- Study text:
>>>>

Revolutionary technology takes archaeologists to new depths.

[image] A remotely operated vehicle (ROV) is hauled aboard after a day of excavation in the icy depths off the Norwegian coast. (Fredrik Naumann) [LARGER IMAGE]

A tiny crawfish popped out of a 300-year-old ceramic jar and stared in disbelief at the creature threatening to evict him from his home. At 560 feet down on the muddy bottom of the Norwegian Sea, visitors from the surface are rare--even more so when it's a hulking, brightly lighted robot reaching a hydraulic arm toward you.

High above the jar, in the control room of a research ship, the technician running the remotely operated vehicle (ROV) watched a camera screen as he steered the robot's arm around the jar, nimbly avoiding the field of fragile wine bottles and Asian ceramics that lay half-buried in the mud around it. The thick tether connecting the ROV to the control room transmitted a response from the robot's hydraulic "fingers," essentially enabling the operator to "feel" the object as he watched himself pick it up through the "eyes" of the remote camera. As the jar was carefully deposited in a basket for delivery to the surface, the now homeless crawfish hurriedly swam away.

Originally developed more than half a century ago by the U.S. Navy to locate weapons and ships lost in depths beyond the reach of scuba divers, increasingly more sophisticated ROVs are now commonly used by world navies and natural-resource industries for deep-water exploration and construction. The first glimpse of robots' enormous potential in marine archaeology came in 1989, when a team led by Robert Ballard and Anna Marguerite McCann used an ROV to successfully investigate and sample a late Roman wreck more than 2,000 feet deep near Skerki Bank, off the coast of Sicily. Since then, engineers and archaeologists have endeavored to advance from mere visual survey and random removal of artifacts with ROVs, to full-blown robotic excavations.

<<<<

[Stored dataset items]
>>>>

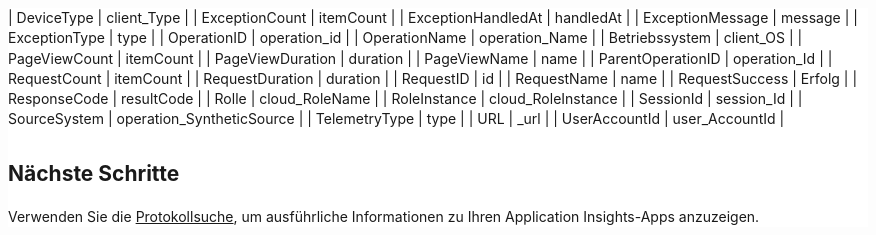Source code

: | DeviceType | client_Type | 
| ExceptionCount | itemCount | 
| ExceptionHandledAt | handledAt |
| ExceptionMessage | message | 
| ExceptionType | type |
| OperationID | operation_id |
| OperationName | operation_Name | 
| Betriebssystem | client_OS | 
| PageViewCount | itemCount |
| PageViewDuration | duration | 
| PageViewName | name | 
| ParentOperationID | operation_Id | 
| RequestCount | itemCount | 
| RequestDuration | duration | 
| RequestID | id | 
| RequestName | name | 
| RequestSuccess | Erfolg | 
| ResponseCode | resultCode | 
| Rolle | cloud_RoleName |
| RoleInstance | cloud_RoleInstance |
| SessionId | session_Id | 
| SourceSystem | operation_SyntheticSource |
| TelemetryType | type |
| URL | _url |
| UserAccountId | user_AccountId |

## <a name="next-steps"></a>Nächste Schritte

Verwenden Sie die [Protokollsuche](../../azure-monitor/log-query/log-query-overview.md), um ausführliche Informationen zu Ihren Application Insights-Apps anzuzeigen.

<<<<

- Problem to solve: Please explain, in one to three sentences, why the U.S. Navy first developed remotely operated vehicles, according to the ROV article. The listing plays no part in the work here.

- Problem solution: The U.S. Navy developed ROVs more than half a century ago to find weapons and ships lost at depths that scuba divers could not reach.